In Windoze land, there is Vulsearch, a superb utility which even integrates Whitaker's Words, an excellent Latin vocabulary tool. But it's heavily graphical and thus beyond my ability to port. In any case, I wanted something firmly in the Unix tradition: do one thing well, without any unnecessary complication. A good, old-fashioned, command-line utility was what I needed.

There is kjv-bible; however, that has a couple of shortcomings as far as Catholics are concerned as well as in general, which are discussed more thoroughly in the FAQ. So I decided I needed to write my own.

Originally, it was in C. Indeed, the program was mapped out in C. But I quickly found myself repeatedly reinventing the wheel. I decided to switch to a language that had built-in regular expressions and was designed around text processing, since that's what I was doing. I also wanted something that was nearly universal (on Linux and other *nixes) so that people wouldn't be forced to install a new programming language to make it work. Perl fit the bill in every respect. So I rewrote the skeleton in Perl. Good programmers assure me that you'll always have to rewrite a program at least once from the ground up; I guess this means I'll have to do it at least twice.

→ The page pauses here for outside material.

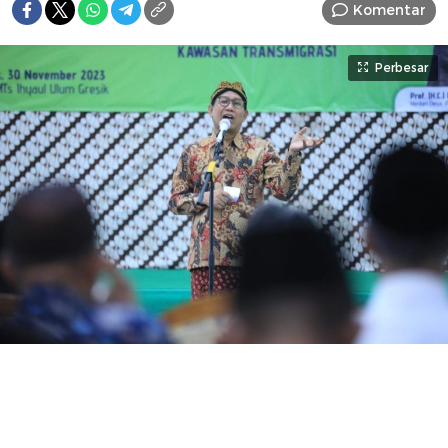
Komentar
Perbesar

It was a good choice; the program began falling together relatively easily after that. I was able to integrate all the major features that I wanted to see: getting; searching; some options on results; and most especially the ability to save results to the buffers, and if desired save the buffers permanently. Adding new languages is also trivial, should I ever find sufficiently open texts to format for the program.

Of course, I needed texts. Fortunately, the author of the Vulsearch program has done some fantastic work digitizing the Douay-Rheims and Clementine Vulgate, and has with remarkable generosity released those texts into the public domain. For more information about this superlative texts, please visit the Vulsearch website explaining the origin and quality of the texts.

There are still some kinks to work out, and a few new features I'd like to add (how about comparing two buffers to one another? writing the results to a third buffer?). Having a firm faith in the open source model, I decided that beta testing would be the best way to iron those out. Don't be fooled by the less-than-one version number, however; bibsearch is remarkably stable, and does precisely what it's supposed to do. The only thing really describable as a bug that I've found so far is the inability to write to or append to a buffer in the same query as one searches it. But I'll figure it out. Or one of you good beta testers will contribute.

In any case, I hope that bibsearch is an aide to you in your Scriptural reading and studies. May St. Jerome guide you in all your perusals of Holy Writ.